[export] Make aoti_call_delegate hop traceable (pytorch#148804)

yiming0416 · pytorchmergebot · commit a3f9e0465686 · 2025-04-03T20:44:31.000Z
Summary: The `aoti_call_delegate` hop now uses a stateless `original_gm` for tracing with fake tensors and the OSS AOTI Runner for running with real tensors Differential Revision: D70738393 Pull Request resolved: pytorch#148804 Approved by: https://github.com/SherlockNoMad
diff --git a/torch/_export/passes/lift_constants_pass.py b/torch/_export/passes/lift_constants_pass.py
@@ -178,6 +178,8 @@ def lift_constants_pass(
                 continue
             if "LoweredBackendModule" in type(constant_val).__name__:
                 continue
+            if "AOTInductorRunnerWrapper" in type(constant_val).__name__:
+                continue
             if isinstance(constant_val, torch.utils._pytree.TreeSpec):
                 continue
 
@@ -237,7 +239,6 @@ def lift_constants_pass(
                         constant_name = f"lifted_tensor_{num_tensor_constants}"
                         constant_fqn = get_constant_fqn(node, constant_name)
                     num_tensor_constants += 1
-
             else:
                 raise SpecViolationError(
                     f"getattr node {node} referencing unsupported type {type(constant_val)}"

ACTION ITEM A
Filter the rows for the word "Galaxy" and copy out every line that contains it, matching uppercase and lowercase exactly.
The commit text and the rows bear no relation to each other.

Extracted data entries
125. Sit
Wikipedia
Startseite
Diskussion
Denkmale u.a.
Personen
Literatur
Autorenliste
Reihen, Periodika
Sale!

* * *

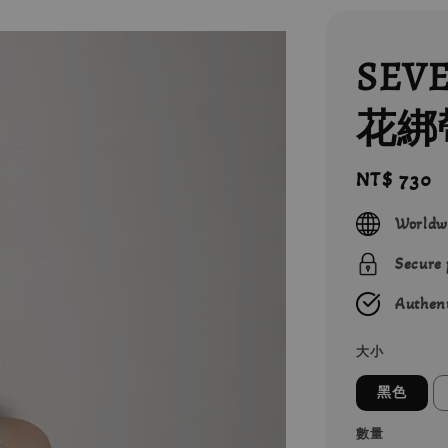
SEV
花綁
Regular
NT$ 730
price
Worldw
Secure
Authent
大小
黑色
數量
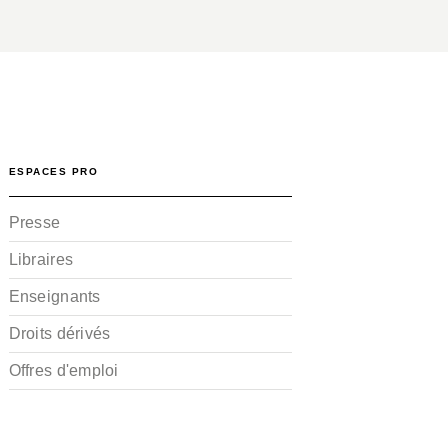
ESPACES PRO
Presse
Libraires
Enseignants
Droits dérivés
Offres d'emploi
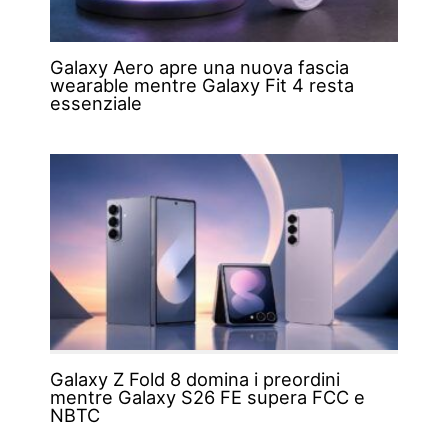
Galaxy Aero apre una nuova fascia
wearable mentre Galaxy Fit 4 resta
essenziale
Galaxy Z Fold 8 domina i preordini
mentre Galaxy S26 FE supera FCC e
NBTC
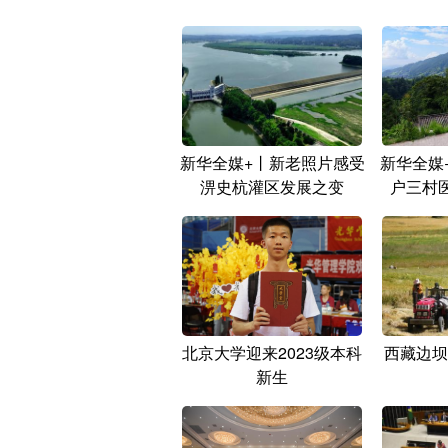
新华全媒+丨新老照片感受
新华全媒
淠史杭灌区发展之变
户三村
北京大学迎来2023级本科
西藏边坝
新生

ACTION ITEM B
Proceed with the commit text on making the aoti_call_delegate hop traceable, starting right after its final line.

TASK OUTPUT A
Galaxy Aero apre una nuova fascia
wearable mentre Galaxy Fit 4 resta
Galaxy Z Fold 8 domina i preordini
mentre Galaxy S26 FE supera FCC e

TASK OUTPUT B
diff --git a/torch/_export/verifier.py b/torch/_export/verifier.py
@@ -271,6 +271,8 @@ def _is_type(name, ty):
                         elif type(attr).__name__ == "AOTInductorEPModule":
                             continue
 
+                        elif type(attr).__name__ == "AOTInductorRunnerWrapper":
+                            continue
 
                     if not isinstance(attr, _allowed_getattr_types(is_toplevel_gm)):
                         raise SpecViolationError(
diff --git a/torch/_higher_order_ops/aoti_call_delegate.py b/torch/_higher_order_ops/aoti_call_delegate.py
@@ -1,44 +1,43 @@
+# mypy: allow-untyped-defs
+
 # Copyright (c) Meta Platforms, Inc. and affiliates.
 # All rights reserved.
 #
 # This source code is licensed under the BSD-style license found in the
 # LICENSE file in the root directory of this source tree.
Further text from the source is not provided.